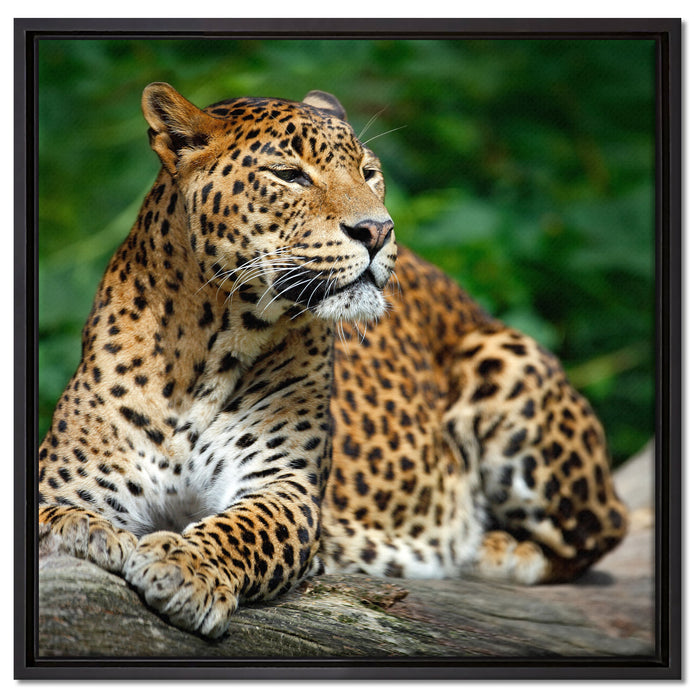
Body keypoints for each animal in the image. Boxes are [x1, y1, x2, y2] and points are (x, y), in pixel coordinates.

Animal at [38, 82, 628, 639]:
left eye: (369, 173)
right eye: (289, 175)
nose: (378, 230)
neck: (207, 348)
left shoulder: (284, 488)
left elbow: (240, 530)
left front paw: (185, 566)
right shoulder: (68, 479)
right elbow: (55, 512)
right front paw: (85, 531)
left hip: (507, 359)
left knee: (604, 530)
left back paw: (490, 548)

...

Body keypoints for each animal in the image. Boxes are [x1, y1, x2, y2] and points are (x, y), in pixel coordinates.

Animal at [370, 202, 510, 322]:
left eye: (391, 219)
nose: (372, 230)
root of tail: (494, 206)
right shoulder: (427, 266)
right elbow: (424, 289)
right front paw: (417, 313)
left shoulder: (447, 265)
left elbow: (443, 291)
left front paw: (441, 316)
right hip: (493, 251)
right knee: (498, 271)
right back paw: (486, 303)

---

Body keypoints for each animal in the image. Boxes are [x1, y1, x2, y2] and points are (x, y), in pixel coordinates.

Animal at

• [Aim of the exercise] Referring to the material above, set down exactly the lines between the line with "left eye: (369, 173)" and the line with "left back paw: (490, 548)", inclusive, and no other lines.

• [Result for this task]
left eye: (369, 173)
right eye: (289, 175)
nose: (378, 230)
neck: (207, 348)
left shoulder: (284, 488)
left elbow: (240, 530)
left front paw: (185, 566)
right shoulder: (68, 479)
right elbow: (55, 512)
right front paw: (85, 531)
left hip: (507, 359)
left knee: (604, 530)
left back paw: (490, 548)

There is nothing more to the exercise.